Hon Annette King: If she is serious
about helping children in New Zealand, why did the National Government recently
turn its back on a suggestion by the Every Child Counts organisation to
establish a multiparty working group on children's issues in Parliament? Instead
of agreeing to work with other political parties, the Government refused,
stating that Parliament already had enough processes in place to consider issues
relating to children. And can she tell the House of the success of one of the
processes?

Hon PAULA BENNETT: Because for 9 long years we had a lot of
talk, and now this Government has decided that it is about action. We have seen
already this year a number of initiatives that target the most abused and
neglected children. The Never Ever Shake a Baby campaign starts on 6 December,
the first response to a non-governmental organisation that will be going out to
those businesses, with an independent experts forum delivering actual responses
on what we can do. This Government is focused on action, not on a whole bunch of
chit-chat that gets nowhere.

Hon Annette King: Does she believe that her
naming and shaming of two solo mothers earlier this year who had the audacity to
speak out on the impacts of the cuts she had made to the training incentive
allowance, which was helping them to get off the benefit, has made it harder to
assist beneficiaries and their children, because of the venom and vitriol her
comments generated out there in the public?

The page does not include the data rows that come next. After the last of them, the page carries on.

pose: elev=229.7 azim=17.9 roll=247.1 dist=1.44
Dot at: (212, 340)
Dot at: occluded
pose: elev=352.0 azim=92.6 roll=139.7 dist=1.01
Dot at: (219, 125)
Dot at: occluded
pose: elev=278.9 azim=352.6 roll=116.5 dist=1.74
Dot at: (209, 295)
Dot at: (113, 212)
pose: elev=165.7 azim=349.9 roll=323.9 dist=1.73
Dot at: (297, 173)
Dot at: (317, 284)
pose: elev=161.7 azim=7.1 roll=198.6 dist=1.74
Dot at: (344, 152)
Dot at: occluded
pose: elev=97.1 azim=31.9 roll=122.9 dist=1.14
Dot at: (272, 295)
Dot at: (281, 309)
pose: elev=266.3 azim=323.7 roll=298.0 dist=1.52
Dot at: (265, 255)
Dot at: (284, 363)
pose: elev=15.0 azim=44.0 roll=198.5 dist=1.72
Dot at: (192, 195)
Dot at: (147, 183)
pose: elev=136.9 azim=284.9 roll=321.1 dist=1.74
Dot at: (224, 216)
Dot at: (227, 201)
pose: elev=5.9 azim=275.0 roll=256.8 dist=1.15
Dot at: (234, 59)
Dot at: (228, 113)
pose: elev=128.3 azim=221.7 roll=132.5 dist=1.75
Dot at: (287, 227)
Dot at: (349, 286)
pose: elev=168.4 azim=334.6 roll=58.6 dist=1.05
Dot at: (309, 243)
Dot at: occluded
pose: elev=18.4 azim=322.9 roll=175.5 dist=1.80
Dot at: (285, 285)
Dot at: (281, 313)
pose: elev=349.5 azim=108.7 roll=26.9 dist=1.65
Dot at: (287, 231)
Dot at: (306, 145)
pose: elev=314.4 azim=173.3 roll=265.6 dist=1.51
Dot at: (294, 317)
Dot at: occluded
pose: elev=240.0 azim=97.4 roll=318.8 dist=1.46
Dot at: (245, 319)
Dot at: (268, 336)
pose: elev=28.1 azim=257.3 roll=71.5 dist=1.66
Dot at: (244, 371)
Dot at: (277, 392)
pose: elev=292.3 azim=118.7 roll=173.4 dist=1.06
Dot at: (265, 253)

Hon PAULA BENNETT: That is
another example of recycling old arguments. One of those women did not feel it
was naming and shaming; she was quite happy with having the information, which
was correct, put out there. I make no apologies for telling a true story of
where our welfare state is.

Hon Annette King: I seek leave to table a
letter to me from the Prime Minister, dated 3 November, in which he turns down
the suggestion, not from me but from an organisation that does not just do
chit-chat, asking—

Mr SPEAKER: The member should not make that kind of
comment when seeking leave to table a document. Leave is sought to table that
document. Is there any objection? There is no objection.

Document, by
leave, laid on the Table of the House.
Metiria Turei: I seek leave to table
the New Zealand Children's Social Health Monitor released today.

Mr
SPEAKER: Leave is sought to table that document. Is there any objection? There
is no objection.

Document, by leave, laid on the Table of the House.